Start of GIVEN MATERIAL

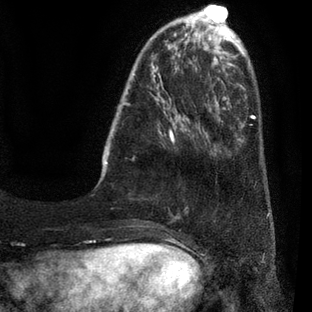
Breast MRI (dynamic contrast-enhanced), one axial slice; slice 10 of 80 in the series (ordered by position); cropped to one breast; dynamic contrast-enhanced series, time point 2 of 7 at this slice position (early post-contrast); 3 T; TE 2.1 ms, TR 5 ms; 2 mm slice thickness; 312 × 312 image matrix, field of view 195 × 195 mm. Female patient.
Annotated regions visible in this slice (semi-automatic segmentation, software-assisted and operator-edited):
- enhancing-tissue mask used for the functional tumour volume (all voxels passing the contrast-enhancement thresholds inside the analysis volume; usually the tumour): bounding box (x1, y1, x2, y2) in pixels: (103, 30, 209, 218)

End of GIVEN MATERIAL

PROBLEM REQUIREMENTS:
An exact, picture-free copy of the listing above is the goal; write it out now.

SOLUTION:
Breast MRI (dynamic contrast-enhanced), one axial slice; slice 10 of 80 in the series (ordered by position); cropped to one breast; dynamic contrast-enhanced series, time point 2 of 7 at this slice position (early post-contrast); 3 T; TE 2.1 ms, TR 5 ms; 2 mm slice thickness; 312 × 312 image matrix, field of view 195 × 195 mm. Female patient.
Annotated regions visible in this slice (semi-automatic segmentation, software-assisted and operator-edited):
- enhancing-tissue mask used for the functional tumour volume (all voxels passing the contrast-enhancement thresholds inside the analysis volume; usually the tumour): bounding box (x1, y1, x2, y2) in pixels: (103, 30, 209, 218)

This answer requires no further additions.